- **GIVEN ENTRIES**
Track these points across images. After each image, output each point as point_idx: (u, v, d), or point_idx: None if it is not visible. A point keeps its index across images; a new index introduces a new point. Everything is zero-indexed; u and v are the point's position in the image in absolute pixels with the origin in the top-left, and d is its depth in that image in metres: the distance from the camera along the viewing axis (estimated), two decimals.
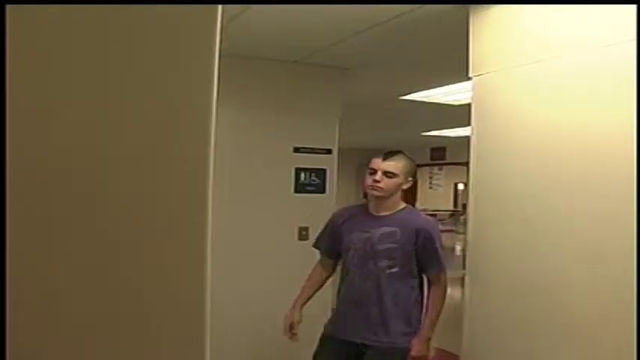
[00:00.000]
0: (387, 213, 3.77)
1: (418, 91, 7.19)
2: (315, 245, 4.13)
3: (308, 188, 5.87)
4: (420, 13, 4.09)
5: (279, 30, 4.76)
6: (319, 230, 4.13)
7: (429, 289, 3.82)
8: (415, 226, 3.72)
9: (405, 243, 3.68)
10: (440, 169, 23.13)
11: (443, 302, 3.80)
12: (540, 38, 3.24)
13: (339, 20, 4.45)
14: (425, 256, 3.73)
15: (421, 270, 3.77)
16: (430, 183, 24.35)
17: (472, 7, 3.69)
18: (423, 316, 3.82)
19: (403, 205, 3.86)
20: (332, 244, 3.99)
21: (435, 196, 25.82)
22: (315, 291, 4.06)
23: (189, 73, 1.21)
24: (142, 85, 1.19)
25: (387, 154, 3.76)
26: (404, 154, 3.83)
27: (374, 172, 3.72)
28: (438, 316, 3.79)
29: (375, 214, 3.80)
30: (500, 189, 3.46)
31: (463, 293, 3.77)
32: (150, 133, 1.19)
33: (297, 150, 5.81)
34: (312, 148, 5.87)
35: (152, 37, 1.20)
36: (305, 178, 5.86)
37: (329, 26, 4.63)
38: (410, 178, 3.81)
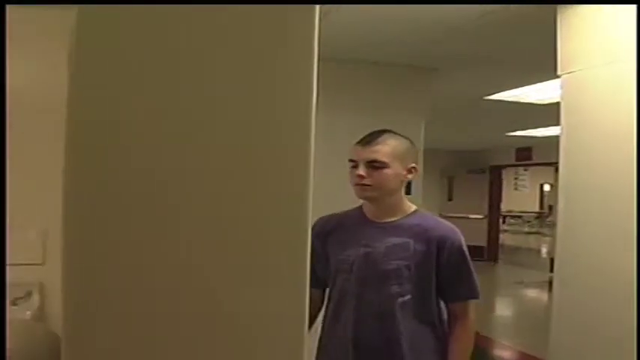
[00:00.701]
0: (393, 219, 2.73)
1: (503, 90, 7.11)
2: None
3: None
4: (505, 12, 4.06)
5: (364, 31, 4.79)
6: None
7: (450, 324, 2.75)
8: (436, 236, 2.66)
9: (422, 259, 2.64)
10: (525, 170, 22.75)
11: (472, 343, 2.75)
12: (631, 35, 3.16)
13: (425, 20, 4.45)
14: (451, 277, 2.68)
15: (443, 296, 2.73)
16: (515, 184, 23.96)
17: (560, 5, 3.65)
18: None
19: (413, 206, 2.80)
20: (316, 268, 2.38)
21: (520, 197, 25.44)
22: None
23: (289, 73, 1.23)
24: (243, 85, 1.21)
25: (369, 137, 2.70)
26: (393, 132, 2.75)
27: (355, 164, 2.68)
28: None
29: (375, 221, 2.76)
30: (591, 189, 3.39)
31: (550, 296, 3.70)
32: (251, 135, 1.21)
33: None
34: None
35: (253, 38, 1.21)
36: None
37: (414, 27, 4.63)
38: (412, 165, 2.73)
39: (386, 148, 2.65)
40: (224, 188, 1.19)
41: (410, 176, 2.73)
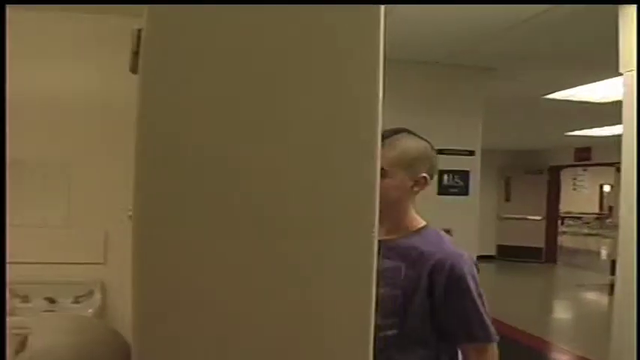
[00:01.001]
0: (391, 237, 2.16)
1: (562, 89, 7.01)
2: None
3: (451, 190, 5.84)
4: (563, 10, 4.04)
5: (421, 31, 4.78)
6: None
7: None
8: (431, 260, 2.09)
9: (413, 288, 2.09)
10: (584, 170, 22.37)
11: None
12: None
13: (482, 19, 4.42)
14: (451, 314, 2.09)
15: (448, 337, 2.14)
16: (574, 185, 23.59)
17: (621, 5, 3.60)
18: None
19: (421, 223, 2.24)
20: None
21: (579, 198, 25.02)
22: None
23: (356, 73, 1.23)
24: (311, 86, 1.22)
25: None
26: (409, 132, 2.26)
27: None
28: None
29: None
30: None
31: (611, 299, 3.63)
32: (316, 137, 1.21)
33: (440, 152, 5.77)
34: (455, 150, 5.83)
35: (320, 38, 1.22)
36: (448, 180, 5.84)
37: (472, 26, 4.62)
38: (422, 175, 2.19)
39: (390, 153, 2.09)
40: (294, 188, 1.20)
41: (416, 188, 2.19)
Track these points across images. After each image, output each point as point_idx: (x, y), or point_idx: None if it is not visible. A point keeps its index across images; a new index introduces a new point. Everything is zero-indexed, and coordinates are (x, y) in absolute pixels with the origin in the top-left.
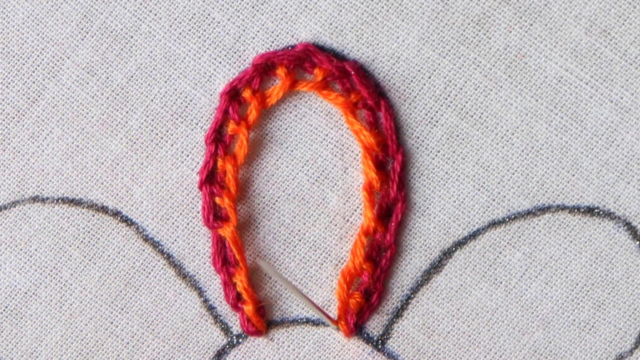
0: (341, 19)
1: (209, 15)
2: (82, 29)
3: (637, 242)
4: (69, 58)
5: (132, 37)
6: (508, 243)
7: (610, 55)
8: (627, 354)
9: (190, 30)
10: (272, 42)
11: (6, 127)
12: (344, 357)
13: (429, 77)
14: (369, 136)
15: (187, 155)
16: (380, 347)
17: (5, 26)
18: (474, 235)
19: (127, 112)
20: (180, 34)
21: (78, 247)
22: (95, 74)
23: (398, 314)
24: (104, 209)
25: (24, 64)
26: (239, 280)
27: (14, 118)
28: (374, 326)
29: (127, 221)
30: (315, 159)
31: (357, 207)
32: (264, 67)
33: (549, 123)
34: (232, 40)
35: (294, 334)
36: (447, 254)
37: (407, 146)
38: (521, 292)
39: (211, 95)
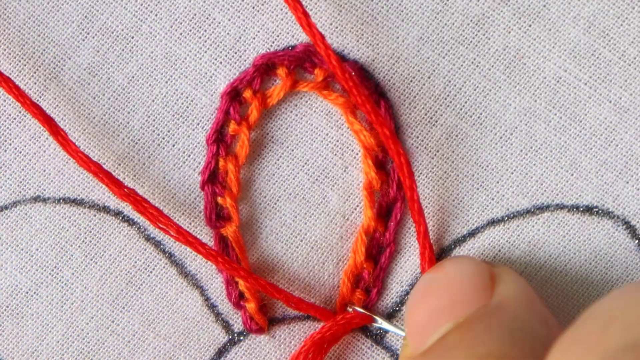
0: (341, 19)
1: (209, 15)
2: (83, 29)
3: (636, 241)
4: (70, 59)
5: (133, 37)
6: (507, 242)
7: (608, 55)
8: None
9: (191, 30)
10: (273, 42)
11: (8, 127)
12: (344, 351)
13: (429, 77)
14: (369, 136)
15: (189, 156)
16: (379, 340)
17: (6, 27)
18: (472, 234)
19: (129, 113)
20: (181, 34)
21: (79, 246)
22: (97, 74)
23: (397, 309)
24: (105, 209)
25: (25, 65)
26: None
27: (15, 118)
28: None
29: (129, 221)
30: (316, 159)
31: (357, 206)
32: (265, 68)
33: (548, 123)
34: (232, 41)
35: (295, 330)
36: (446, 252)
37: (407, 146)
38: None
39: (212, 95)
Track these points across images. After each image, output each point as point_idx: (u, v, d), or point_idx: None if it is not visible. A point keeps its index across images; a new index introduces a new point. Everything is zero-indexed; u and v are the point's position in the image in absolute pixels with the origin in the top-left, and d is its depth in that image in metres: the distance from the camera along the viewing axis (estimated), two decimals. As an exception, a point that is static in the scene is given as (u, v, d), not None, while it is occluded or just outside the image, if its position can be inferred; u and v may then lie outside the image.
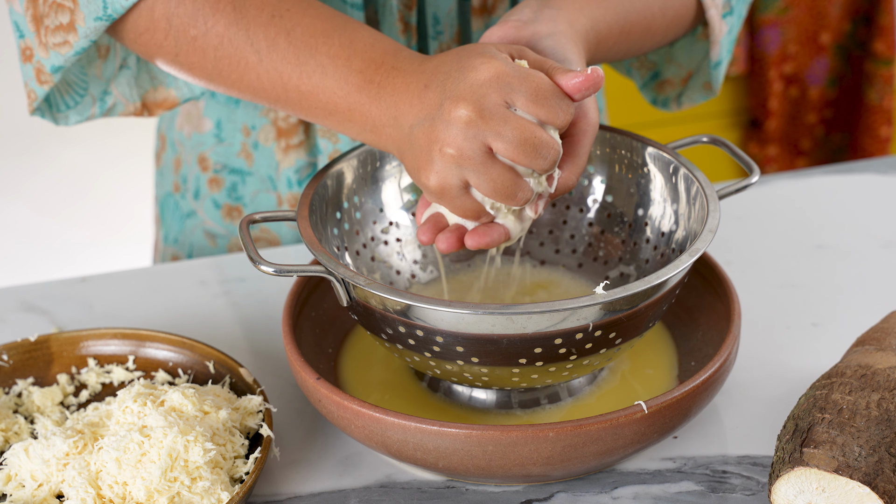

- **ABOUT THIS EXERCISE**
Lines holding the string "absolute" are the answer; copy each one from the listing above.

- **REPLY**
Track these points across images. After each image, output each point as point_idx: (u, v, d), or point_idx: None if it is not visible. A point keeps its index across images; a new index introduces a new point. Everything is zero-indexed; u and v are the point's position in the image in absolute pixels with the origin in the top-left, and d is its depth in that image in metres: the distance from the camera along the viewing axis (estimated), two decimals.
Track these points across images. After each image, output each point as point_idx: (x, y), or point_idx: None if it is not visible. A point keeps its index across images; a new index introduces a new point. Everything is zero-indexed, and coordinates are (x, y) in absolute pixels with the origin in the top-left.
Track these points across images. After each image, output each point as point_idx: (u, v, d), or point_idx: None if it is not visible. A point keeps its index across images; a new index introduces a new point. Everything is zero-indexed; u and v are the point's position in the image in absolute pixels with the origin in the top-left, and d is its depth in that image in metres: the distance from the camera along the viewing axis (estimated), two decimals. As an exception, a point that is static in the scene is given as (u, v, d), not None, while it is occluded or just outside the image, if its position can be inferred; u and v may then lie outside the image.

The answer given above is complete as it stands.